Many organizations around the world now use the 1-10-60 rule as a key performance indicator, and more organizations should adopt this benchmark, as the survey shows that some are losing ground. On average, respondents estimated that it would take their organization a staggering 146 hours to detect a cybersecurity incursion. This is a stark increase over the averages reported in 2020 and 2019, which were 117 hours and 120 hours, respectively.
Conversations with clients convince us they’re working harder than ever, but the landscape is certainly becoming more complex. The still-new environment of hybrid working provides some explanation for longer detection and response times, but the figures suggest a bleak outlook for cybersecurity in the near future.

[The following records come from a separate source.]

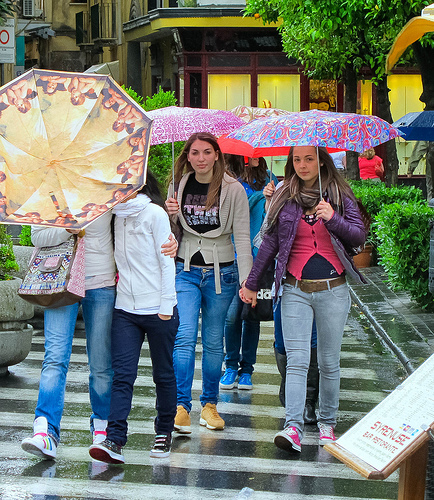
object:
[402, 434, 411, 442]
red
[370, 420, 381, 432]
letter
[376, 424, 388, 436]
letter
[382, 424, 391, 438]
letter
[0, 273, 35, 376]
flower pot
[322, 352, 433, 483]
sign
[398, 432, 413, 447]
letter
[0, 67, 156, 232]
umbrella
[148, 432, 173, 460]
sneakers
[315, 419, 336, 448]
sneakers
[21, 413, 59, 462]
sneakers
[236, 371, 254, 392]
sneakers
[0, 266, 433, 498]
sidewalk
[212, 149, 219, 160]
ear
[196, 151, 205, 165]
nose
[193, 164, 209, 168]
lips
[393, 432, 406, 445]
letter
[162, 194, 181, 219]
hand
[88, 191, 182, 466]
person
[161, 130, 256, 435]
person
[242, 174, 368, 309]
jacket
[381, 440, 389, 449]
letter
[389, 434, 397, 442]
red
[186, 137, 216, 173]
face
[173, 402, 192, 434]
shoe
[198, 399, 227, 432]
shoe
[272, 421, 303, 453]
shoes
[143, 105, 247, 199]
umbrella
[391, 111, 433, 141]
umbrella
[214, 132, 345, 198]
umbrella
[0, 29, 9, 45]
letter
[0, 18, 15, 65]
sign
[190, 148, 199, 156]
eye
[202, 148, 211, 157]
eye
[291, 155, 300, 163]
eye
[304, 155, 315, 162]
eye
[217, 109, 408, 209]
umbrella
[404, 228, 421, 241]
leaves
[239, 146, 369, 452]
girl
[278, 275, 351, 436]
pants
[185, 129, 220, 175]
head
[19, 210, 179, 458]
person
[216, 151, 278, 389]
person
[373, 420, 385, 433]
letter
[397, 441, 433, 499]
stand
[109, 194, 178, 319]
sweater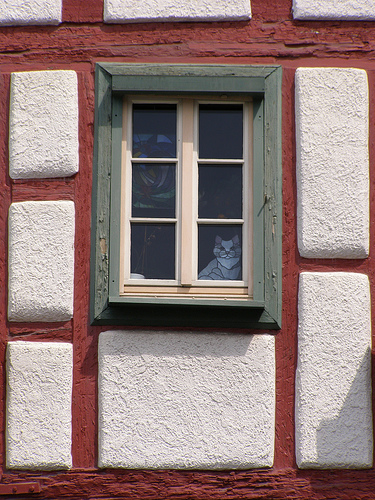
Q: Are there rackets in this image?
A: No, there are no rackets.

Teams need help urgently, either in increased internal resources or in managed endpoint monitoring and response. They need to decrease their response time before it’s too late, which means they need to hit those 1-10-60 goals. The survey’s average $1.79 million USD ransom payout (before additional extortion demands) should provide a convincing rationale in any board room for supporting either approach to achieve the benchmark.

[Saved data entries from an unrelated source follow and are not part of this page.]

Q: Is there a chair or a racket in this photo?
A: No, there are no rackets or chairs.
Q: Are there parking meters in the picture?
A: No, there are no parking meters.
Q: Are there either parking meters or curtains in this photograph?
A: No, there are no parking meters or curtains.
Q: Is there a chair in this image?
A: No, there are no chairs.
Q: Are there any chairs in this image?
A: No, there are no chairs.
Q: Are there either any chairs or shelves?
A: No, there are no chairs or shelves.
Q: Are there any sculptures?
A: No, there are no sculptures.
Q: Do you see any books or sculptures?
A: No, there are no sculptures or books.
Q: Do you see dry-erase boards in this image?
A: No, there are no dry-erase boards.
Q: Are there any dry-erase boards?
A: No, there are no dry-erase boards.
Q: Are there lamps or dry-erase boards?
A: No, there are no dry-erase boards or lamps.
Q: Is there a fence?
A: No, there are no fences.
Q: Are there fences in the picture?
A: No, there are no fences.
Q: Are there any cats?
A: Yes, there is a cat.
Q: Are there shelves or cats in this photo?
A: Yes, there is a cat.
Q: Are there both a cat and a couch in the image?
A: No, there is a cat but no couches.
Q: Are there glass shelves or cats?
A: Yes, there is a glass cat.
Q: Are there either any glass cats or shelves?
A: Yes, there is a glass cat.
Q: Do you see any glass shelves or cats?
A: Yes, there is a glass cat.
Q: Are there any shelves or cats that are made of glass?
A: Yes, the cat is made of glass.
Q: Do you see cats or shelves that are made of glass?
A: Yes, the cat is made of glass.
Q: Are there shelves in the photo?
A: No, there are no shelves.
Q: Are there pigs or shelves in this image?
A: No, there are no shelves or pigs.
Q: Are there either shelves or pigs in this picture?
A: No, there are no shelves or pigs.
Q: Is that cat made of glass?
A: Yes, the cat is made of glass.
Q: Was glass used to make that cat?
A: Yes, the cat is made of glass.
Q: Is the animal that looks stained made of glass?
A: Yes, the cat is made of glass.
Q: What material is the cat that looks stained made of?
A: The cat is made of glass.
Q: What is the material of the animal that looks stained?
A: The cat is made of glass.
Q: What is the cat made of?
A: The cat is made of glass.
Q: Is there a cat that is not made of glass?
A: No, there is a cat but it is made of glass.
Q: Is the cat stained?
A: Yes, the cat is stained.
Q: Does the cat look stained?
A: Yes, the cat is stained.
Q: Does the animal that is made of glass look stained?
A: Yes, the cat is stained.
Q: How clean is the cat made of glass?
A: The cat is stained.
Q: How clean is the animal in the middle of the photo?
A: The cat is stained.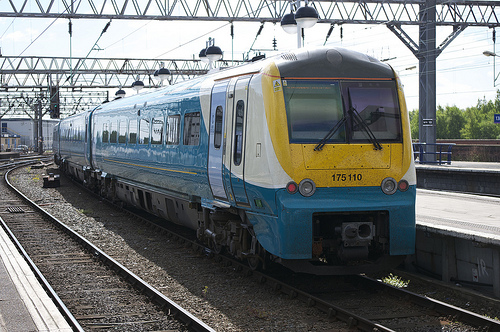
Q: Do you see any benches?
A: Yes, there is a bench.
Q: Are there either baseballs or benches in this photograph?
A: Yes, there is a bench.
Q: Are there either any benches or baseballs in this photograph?
A: Yes, there is a bench.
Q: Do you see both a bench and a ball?
A: No, there is a bench but no balls.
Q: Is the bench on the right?
A: Yes, the bench is on the right of the image.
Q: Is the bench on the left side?
A: No, the bench is on the right of the image.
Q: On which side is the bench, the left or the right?
A: The bench is on the right of the image.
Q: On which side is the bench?
A: The bench is on the right of the image.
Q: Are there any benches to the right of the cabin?
A: Yes, there is a bench to the right of the cabin.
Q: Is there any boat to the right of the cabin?
A: No, there is a bench to the right of the cabin.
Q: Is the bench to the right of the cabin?
A: Yes, the bench is to the right of the cabin.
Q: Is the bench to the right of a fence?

The 2021 CrowdStrike Global Security Attitude Survey clearly demonstrates that today’s forward-looking security leaders need to make investments in modern security architecture — or risk becoming another cyber statistic. CrowdStrike is committed to providing organizations around the globe with the most innovative technology on the market to help them understand who is targeting them and why — and with CrowdStrike technology, teams are empowered to stay ahead of adversaries.